---- Extract to read

Now, what of those points of law not clearly covered by the Qur’an or Hadith? Muslim jurists had resort to analogy, or qiyas. A problem left unanswered was compared to a similar one already dealt with. The logical steps that led to the solution of the answered problem indicated a parallel route along which a solution to the unsolved problem could be found.
Finally, when none of these yielded an obvious solution, a jurist could fill in the interstices, the hole between the Qur’an and Hadith, as validated by Ijma’, through the issuance of a legal opinion or fatwa. You have all heard of fatwa, once again popularly understood in terms of abuses, such as Khomeini’s calling for the death of an Anglo-Indian novelist.
A jurist entitled to issue a legal opinion, or fatwa,is called a Mufti. Same root word. The collections of leading fatwa are the very rough equivalent of leading cases in common law.
And if the new problem appeared to resemble two equally closely solved problems with different results, then the jurists could adopt the one that yielded the most just result. In deciding what is just, the jurist is guided by some basic principles.
Thus, “the fundamental rule of law is liberty”. But, says the Muslim jurist, human nature is weak, easily led astray, ungrateful and covetous. Right? Therefore, in the interests of both the individual and society, limits, ordained by the Wisdom and Mercy of God, have to be set on human freedom of action. There are two kinds of limits, corresponding to the dual nature of man, as soul and body. Limits to benefit the soul are principally the five pillars, prayer, alms, fasting, haj or pilgrimage, and jihad, discussed last week. Those related to the body are duties to one’s fellow man.

--------

Stated goal a: In the entries, replace "phylum" with "division" in the stretch from the line containing "genus: Ocotea" through the line containing "genus: Linyphia", and leave everything else unchanged. Give back only those lines.

---- Records for this task

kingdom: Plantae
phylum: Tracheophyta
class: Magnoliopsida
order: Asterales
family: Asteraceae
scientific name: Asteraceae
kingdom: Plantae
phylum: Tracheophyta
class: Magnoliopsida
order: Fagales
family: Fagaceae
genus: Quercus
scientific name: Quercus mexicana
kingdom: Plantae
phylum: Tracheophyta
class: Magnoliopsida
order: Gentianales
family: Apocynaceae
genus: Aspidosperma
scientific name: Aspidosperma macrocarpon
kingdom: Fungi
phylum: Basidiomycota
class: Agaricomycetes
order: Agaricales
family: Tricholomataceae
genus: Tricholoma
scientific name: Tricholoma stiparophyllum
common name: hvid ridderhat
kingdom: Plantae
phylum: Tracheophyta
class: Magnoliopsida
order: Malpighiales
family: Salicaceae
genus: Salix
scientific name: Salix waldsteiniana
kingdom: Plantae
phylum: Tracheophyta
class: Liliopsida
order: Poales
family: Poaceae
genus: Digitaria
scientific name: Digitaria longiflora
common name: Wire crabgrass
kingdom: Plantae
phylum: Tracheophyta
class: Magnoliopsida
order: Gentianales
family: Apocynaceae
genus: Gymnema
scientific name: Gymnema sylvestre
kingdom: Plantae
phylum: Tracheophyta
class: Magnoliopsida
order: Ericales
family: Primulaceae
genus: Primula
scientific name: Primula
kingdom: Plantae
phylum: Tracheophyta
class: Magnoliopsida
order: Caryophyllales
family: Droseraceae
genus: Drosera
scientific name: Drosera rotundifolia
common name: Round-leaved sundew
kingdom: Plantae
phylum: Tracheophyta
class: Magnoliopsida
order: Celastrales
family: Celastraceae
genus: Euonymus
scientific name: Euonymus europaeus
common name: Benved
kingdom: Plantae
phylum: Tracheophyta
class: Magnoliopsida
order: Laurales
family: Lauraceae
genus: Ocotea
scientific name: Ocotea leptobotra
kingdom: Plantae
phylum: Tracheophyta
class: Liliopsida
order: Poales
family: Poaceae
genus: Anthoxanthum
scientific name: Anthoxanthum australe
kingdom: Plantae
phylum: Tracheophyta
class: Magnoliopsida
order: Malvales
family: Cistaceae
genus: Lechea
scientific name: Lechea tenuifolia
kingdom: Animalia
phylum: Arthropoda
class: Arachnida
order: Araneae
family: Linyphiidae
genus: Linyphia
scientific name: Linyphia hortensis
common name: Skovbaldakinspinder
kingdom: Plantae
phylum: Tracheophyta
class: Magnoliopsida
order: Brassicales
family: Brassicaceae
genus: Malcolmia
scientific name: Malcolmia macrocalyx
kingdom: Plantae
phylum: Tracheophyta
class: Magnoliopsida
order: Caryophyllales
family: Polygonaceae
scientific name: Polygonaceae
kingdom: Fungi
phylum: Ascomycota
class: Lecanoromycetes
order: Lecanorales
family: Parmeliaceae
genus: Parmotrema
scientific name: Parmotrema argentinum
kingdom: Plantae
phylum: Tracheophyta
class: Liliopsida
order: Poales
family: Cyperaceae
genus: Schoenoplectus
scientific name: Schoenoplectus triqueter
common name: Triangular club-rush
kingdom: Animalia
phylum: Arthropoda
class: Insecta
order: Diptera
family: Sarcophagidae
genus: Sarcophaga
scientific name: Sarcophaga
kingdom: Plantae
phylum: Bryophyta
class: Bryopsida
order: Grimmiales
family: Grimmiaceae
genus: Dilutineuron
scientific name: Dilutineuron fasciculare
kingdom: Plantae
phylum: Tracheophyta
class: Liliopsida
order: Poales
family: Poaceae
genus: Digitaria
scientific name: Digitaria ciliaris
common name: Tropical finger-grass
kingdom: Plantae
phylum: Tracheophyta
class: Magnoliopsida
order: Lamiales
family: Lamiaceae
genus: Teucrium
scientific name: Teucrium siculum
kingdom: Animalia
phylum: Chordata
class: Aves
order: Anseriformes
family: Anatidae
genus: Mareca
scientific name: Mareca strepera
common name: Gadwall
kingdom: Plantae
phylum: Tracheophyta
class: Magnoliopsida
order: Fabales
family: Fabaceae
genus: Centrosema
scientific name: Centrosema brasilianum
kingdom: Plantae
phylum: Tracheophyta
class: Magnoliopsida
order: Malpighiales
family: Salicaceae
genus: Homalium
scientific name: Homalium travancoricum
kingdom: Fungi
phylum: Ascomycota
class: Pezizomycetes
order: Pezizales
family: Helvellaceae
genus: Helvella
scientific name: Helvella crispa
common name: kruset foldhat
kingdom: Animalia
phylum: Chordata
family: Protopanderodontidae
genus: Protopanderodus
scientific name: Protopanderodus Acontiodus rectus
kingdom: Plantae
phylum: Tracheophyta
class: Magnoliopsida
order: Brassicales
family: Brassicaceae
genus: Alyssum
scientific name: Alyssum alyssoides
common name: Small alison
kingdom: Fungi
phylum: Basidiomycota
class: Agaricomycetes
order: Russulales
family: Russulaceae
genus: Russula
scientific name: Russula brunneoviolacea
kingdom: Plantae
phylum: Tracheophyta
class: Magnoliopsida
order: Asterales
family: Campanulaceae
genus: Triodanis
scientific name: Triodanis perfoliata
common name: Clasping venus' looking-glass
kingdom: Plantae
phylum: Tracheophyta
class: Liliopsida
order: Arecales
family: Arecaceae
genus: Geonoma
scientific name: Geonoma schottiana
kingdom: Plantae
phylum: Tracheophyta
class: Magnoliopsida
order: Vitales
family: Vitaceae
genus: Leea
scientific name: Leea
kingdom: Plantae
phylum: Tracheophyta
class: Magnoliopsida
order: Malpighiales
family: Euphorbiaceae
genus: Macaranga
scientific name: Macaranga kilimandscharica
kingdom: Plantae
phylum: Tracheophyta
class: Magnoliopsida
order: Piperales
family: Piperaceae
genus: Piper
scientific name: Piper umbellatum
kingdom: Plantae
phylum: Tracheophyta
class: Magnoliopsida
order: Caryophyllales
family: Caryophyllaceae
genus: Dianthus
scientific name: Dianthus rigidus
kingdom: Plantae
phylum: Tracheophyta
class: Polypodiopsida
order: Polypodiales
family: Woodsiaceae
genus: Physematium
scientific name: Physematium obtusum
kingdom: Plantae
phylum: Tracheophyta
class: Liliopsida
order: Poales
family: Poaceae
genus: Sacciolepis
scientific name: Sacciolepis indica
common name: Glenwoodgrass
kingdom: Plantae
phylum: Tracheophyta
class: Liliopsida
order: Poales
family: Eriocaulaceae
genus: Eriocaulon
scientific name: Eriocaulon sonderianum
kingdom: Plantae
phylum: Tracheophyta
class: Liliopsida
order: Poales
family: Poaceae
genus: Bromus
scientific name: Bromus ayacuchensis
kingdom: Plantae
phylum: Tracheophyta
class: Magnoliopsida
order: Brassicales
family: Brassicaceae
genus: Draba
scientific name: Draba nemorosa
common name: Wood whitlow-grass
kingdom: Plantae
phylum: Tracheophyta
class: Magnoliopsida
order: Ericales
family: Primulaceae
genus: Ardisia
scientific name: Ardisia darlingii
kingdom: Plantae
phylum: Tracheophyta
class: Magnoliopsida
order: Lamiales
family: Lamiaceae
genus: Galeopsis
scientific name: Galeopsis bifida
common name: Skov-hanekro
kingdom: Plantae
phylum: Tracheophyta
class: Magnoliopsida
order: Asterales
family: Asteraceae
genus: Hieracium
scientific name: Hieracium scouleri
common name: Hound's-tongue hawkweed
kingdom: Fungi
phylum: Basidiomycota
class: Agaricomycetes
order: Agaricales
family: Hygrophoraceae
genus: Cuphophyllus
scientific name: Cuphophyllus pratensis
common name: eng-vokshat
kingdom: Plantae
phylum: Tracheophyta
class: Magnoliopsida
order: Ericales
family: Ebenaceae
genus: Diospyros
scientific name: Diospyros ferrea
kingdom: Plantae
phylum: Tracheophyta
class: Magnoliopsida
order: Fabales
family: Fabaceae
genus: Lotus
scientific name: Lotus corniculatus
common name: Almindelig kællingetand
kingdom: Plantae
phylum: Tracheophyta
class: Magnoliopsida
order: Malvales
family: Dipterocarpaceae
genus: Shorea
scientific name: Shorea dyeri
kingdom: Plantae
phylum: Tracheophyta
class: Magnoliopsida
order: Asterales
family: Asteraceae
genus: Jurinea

--------

Stated goal b: Write the next part of the passage on Islamic jurisprudence, beginning after its last sentence.

Expected output a:
genus: Ocotea
scientific name: Ocotea leptobotra
kingdom: Plantae
division: Tracheophyta
class: Liliopsida
order: Poales
family: Poaceae
genus: Anthoxanthum
scientific name: Anthoxanthum australe
kingdom: Plantae
division: Tracheophyta
class: Magnoliopsida
order: Malvales
family: Cistaceae
genus: Lechea
scientific name: Lechea tenuifolia
kingdom: Animalia
division: Arthropoda
class: Arachnida
order: Araneae
family: Linyphiidae
genus: Linyphia

Expected output b:
Islam recognizes that the majority of human actions do not come within the scope of law. The presumption, based on the principle of liberty, is that unless shown to be otherwise, actions are morally and therefore legally indifferent, and therefore ‘permitted’. From this basis, actions are classified in five grades:
1) Actions obligatory on believers
2) Desirable or recommended (but not obligatory) actions
3) Morally indifferent actions
4) Objectionable, but not forbidden, actions
5) Forbidden actions
Now, we turn to some practical examples of how this system actually works. Rather than doing a survey of all the different kinds of law, we will look at the Law of Inheritance, how it developed, and, above all, the ethical values which it reflects. At our stage in life, these issues are familiar, or should be, and most important. The examples I plan to cite represent issues that your own lawyers, accountants, or estate planners may raise.
There is no situation in which one’s ethical principles are put more to the test than in the family, particularly when family property is involved. Moreover, the law of inheritance, unlike most other branches of the Shari’a, is enforced to this day, throughout the Islamic world.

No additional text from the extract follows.